══ Document section ══

Hi bob- You must live in a bad area. My fellow amateurs always quieted down when they heard an astronaut calling someone. Seems like you and NASA are pretty set in your ways. Dont you think its time to let some others have their way with the space program? I remeber an joke I heard years ago; NASA spent a million dollars to develop a pen that would write in zero gravity...... the russians used pencils. I see no open-mindedness here. pat
On Fri, 11 Aug 2006, Robert Bruninga wrote:
Hello again- the astronauts will hear everyone calling whether its split or simplex operation so why not make it
simplex!
Because many of us live near inconsiderate operators that step all Over the downlink by transmitting on the uplink. Simplex is just not a good idea. The downlink should be separate from the uplink so that everyone can hear the downlink without interfererence from uplink stations.
Bob
-----Original Message----- From: sarex-bounces@AMSAT.Org [mailto:sarex-bounces@AMSAT.Org] On Behalf Of McGrane Sent: Friday, August 11, 2006 7:43 PM To: Kenneth G. (JSC-OC)[BAR] Ransom; bruninga@usna.edu Cc: Manned space BBS Subject: [sarex] Re: further late reply regarding ISS simplex
Hello again- the astronauts will hear everyone calling whether its split or simplex operation so why not make it
simplex!

═══

▶ [Required task]
Carry on the email exchange about simplex versus split operation for the space station, starting after its last sentence.

══ Supplied information ══

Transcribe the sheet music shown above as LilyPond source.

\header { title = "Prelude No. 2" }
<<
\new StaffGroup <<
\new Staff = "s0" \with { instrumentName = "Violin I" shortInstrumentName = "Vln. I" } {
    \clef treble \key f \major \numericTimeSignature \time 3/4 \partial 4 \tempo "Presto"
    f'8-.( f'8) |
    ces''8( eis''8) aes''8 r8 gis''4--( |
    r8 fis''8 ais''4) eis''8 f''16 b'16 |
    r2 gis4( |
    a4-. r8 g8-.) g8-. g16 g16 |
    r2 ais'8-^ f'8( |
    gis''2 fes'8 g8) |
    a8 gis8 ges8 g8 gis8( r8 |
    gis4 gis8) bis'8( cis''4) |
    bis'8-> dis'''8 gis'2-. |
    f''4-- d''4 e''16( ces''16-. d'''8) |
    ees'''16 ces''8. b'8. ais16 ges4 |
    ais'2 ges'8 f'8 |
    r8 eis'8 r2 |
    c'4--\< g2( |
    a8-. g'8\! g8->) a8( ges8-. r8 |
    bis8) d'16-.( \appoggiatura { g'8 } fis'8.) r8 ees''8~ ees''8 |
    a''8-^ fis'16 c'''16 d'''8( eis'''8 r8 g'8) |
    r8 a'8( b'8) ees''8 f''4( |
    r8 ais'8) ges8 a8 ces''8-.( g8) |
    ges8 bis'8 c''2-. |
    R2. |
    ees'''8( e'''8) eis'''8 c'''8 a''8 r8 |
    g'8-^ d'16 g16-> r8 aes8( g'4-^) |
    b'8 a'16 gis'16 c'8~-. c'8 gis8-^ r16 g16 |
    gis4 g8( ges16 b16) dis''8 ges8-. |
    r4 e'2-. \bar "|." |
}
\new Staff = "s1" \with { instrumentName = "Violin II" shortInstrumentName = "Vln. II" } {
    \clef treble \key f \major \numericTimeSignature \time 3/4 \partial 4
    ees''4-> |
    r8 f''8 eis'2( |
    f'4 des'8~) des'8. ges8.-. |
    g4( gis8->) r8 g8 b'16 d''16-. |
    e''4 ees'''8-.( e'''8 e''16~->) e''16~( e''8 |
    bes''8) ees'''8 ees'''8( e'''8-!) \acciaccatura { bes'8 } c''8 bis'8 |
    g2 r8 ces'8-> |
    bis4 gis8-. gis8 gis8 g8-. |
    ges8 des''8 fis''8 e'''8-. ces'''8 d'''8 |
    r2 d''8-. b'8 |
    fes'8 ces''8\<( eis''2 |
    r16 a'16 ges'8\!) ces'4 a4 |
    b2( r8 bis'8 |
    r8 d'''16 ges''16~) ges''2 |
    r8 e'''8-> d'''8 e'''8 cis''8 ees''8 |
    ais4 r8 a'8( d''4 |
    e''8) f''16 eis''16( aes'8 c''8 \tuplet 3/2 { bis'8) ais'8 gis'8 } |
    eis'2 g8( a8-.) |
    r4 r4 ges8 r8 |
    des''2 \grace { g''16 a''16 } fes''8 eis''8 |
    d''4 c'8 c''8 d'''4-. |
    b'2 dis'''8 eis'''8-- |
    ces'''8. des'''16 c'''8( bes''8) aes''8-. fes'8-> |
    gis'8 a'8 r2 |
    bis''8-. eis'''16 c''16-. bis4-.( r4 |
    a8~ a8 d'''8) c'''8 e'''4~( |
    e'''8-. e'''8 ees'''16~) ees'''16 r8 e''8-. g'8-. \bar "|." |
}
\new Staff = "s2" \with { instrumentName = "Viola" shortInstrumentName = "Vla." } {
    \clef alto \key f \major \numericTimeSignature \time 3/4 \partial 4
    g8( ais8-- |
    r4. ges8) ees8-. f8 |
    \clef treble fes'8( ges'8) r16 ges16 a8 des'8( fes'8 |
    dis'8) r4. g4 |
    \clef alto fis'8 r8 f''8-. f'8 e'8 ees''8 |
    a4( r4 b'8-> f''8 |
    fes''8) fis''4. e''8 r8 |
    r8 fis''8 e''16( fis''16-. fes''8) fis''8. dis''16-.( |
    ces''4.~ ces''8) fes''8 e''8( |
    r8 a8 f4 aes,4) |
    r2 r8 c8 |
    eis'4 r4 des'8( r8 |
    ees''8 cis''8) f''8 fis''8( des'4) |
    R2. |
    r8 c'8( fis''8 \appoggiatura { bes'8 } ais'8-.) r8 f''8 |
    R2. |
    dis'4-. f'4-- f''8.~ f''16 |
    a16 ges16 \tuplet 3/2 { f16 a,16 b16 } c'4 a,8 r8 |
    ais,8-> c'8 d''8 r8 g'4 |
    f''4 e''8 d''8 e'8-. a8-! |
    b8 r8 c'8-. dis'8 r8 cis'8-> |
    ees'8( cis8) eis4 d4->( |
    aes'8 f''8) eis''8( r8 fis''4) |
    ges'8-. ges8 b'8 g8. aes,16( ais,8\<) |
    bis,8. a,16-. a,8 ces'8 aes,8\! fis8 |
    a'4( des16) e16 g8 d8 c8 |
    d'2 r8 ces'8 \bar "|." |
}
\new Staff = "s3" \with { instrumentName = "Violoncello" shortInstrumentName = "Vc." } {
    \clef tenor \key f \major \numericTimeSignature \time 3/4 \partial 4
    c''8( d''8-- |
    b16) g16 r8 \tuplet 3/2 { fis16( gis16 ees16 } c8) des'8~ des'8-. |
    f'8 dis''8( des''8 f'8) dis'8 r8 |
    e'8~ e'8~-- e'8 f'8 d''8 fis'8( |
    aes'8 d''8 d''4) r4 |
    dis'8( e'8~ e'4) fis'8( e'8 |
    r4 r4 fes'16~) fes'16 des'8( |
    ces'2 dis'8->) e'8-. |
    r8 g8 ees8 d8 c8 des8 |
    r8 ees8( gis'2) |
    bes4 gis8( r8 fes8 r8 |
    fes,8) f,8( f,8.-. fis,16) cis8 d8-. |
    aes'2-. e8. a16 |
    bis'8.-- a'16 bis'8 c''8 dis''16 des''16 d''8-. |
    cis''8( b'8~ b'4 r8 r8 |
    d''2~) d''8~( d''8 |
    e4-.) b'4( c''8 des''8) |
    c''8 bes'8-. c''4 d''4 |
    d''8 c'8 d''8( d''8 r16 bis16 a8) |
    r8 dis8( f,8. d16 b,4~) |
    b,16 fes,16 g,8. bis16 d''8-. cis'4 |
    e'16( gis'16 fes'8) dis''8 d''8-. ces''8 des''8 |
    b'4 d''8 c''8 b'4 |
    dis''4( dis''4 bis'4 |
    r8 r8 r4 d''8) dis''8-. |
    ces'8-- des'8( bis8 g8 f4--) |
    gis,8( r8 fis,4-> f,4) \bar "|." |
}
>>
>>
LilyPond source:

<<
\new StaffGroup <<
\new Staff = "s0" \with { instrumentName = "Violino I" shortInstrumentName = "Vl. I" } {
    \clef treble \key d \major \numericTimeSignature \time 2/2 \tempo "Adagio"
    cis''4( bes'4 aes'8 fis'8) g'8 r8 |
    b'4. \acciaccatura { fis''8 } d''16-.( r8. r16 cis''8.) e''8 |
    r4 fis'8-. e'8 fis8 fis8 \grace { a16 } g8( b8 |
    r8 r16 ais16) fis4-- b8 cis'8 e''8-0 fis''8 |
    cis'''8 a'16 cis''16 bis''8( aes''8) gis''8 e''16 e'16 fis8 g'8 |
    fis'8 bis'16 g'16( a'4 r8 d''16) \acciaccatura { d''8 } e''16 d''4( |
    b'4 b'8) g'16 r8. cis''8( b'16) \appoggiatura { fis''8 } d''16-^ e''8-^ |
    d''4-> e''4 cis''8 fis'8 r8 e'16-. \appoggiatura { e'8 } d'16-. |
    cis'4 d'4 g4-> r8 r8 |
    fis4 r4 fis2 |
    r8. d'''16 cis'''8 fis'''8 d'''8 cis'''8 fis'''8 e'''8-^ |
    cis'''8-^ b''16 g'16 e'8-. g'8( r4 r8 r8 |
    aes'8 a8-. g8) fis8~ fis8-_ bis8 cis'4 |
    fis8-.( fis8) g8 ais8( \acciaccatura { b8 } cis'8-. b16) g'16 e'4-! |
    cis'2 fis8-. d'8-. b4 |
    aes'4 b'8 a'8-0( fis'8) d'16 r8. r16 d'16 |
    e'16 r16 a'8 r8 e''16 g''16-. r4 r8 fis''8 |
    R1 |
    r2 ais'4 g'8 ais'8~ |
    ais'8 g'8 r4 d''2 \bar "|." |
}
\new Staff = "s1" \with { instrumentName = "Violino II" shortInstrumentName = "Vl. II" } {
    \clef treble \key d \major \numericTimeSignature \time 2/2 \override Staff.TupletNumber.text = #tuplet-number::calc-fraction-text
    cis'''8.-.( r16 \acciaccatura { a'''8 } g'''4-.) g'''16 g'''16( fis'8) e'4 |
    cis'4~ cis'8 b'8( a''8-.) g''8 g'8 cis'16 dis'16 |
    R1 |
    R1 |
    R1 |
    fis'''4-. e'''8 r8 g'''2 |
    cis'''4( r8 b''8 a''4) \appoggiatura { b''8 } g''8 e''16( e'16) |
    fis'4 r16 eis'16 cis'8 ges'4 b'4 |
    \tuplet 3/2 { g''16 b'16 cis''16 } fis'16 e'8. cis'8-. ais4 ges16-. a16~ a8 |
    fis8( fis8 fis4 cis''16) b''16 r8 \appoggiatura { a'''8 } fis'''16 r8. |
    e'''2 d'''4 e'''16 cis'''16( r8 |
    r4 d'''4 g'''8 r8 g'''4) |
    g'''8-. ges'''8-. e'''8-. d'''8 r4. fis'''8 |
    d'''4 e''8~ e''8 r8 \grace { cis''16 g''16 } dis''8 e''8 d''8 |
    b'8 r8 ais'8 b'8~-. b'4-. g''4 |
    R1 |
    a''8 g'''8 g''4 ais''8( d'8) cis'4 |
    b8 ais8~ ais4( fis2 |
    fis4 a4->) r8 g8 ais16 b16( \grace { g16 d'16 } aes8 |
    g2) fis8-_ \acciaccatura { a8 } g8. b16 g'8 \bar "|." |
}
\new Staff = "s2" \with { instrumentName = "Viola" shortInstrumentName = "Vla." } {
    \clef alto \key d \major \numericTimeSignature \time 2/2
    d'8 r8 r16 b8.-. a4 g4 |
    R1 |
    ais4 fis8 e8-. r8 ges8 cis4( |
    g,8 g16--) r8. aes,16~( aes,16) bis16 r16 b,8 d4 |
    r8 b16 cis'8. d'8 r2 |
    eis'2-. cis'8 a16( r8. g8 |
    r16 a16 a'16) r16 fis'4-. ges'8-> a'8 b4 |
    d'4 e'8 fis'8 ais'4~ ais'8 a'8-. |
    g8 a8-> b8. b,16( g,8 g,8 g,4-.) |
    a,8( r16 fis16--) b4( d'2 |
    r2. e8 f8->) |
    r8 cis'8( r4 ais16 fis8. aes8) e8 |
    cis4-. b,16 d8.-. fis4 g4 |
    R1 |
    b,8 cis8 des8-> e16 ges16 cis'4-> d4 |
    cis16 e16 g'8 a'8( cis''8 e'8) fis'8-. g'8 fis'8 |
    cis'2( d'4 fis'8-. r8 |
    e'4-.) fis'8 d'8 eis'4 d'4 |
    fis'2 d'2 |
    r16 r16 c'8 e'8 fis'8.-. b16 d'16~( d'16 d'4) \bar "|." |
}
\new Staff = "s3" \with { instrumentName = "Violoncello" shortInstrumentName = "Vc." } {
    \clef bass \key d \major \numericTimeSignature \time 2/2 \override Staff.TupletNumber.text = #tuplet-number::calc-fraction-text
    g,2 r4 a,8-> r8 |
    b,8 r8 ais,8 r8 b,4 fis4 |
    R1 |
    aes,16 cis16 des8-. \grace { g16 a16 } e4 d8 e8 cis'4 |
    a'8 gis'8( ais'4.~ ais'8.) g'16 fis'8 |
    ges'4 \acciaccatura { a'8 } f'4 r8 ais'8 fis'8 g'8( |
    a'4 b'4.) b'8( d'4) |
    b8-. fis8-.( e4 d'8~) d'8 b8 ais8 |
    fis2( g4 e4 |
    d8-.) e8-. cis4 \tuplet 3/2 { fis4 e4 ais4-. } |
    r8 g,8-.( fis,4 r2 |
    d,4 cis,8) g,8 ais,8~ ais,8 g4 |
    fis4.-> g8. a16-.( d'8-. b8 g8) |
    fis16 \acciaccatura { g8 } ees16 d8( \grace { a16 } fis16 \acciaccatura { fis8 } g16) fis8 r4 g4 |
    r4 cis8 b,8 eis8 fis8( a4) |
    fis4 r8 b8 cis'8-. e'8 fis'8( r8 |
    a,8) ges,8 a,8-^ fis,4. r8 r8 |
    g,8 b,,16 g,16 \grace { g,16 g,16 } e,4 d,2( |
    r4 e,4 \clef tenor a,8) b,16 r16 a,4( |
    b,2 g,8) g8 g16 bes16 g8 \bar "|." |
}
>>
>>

═══

▶ [Solved exercise]
pat
On Fri, 11 Aug 2006, Ransom, Kenneth G. (JSC-OC)[BAR] wrote:
It sounds like your issue is not that split frequencies are
bad but
that multiple uplinks makes it difficult for the crew to
listen to one
uplink. ITU region regulations for ground station
operations are the
culprit. Space has no borders but Earth does so have of the
problem is
getting everyone to agree on a single uplink. Not everyone
in the
world has the same frequency allocations nor do they use
the available
spectrum in their region the same way.
The issue is not the 20-30 miles but the number of callers
in the 2000
km wide footprint. The station has to listen to all of
them. Since you
can't hear all of them, it becomes difficult to know when
someone is
talking or not without guidance from the station operator.
In the MIR days, the crew did not have the luxury of near
full time
satellite communication that provides voice, email
communication and
an IP phone that lets them make phone calls. If the MIR
crew wanted to
talk to someone, they needed to use the ham radio or the
Russian VHF
space to ground system. The ISS crew has plenty of options
to choose
from when they want to communicate and it depends on the
personality
of the crew as to which ones get utilized.
Kenneth - N5VHO
-----Original Message----- From: sarex-bounces@AMSAT.Org
[mailto:sarex-bounces@AMSAT.Org] On
Behalf Of McGrane Sent: Thursday, August 10, 2006 6:43 PM To: Manned space BBS Subject: [sarex] further late reply regarding ISS simplex
Greetings from patrick N2OEQ
Despite support of the present frequency scheme for the ISS
I still
wish to disagree with the policy of split operation with
different
phone uplinks.
Back when the MIR was up, the russians operated simplex and
left the
radio on to listen for callers. On several occasions, I called the MIR according to my
tracking
program and was rewarded several times with a response.
With two different uplink frequencies, the astronauts are
less
inclined to leave the radio on to listen for callers.
When there were several callers here on simplex responding
to a CQ
call from the MIR, we acted civilized and took turns and
everyone made
contacts so I dont buy the absolute need for split
operation.
Besides, how many callers could there be within 20 or 30
miles up to
the horizon.
We've had years of robot like amateur radio on the ISS. How
about
loosening the ties!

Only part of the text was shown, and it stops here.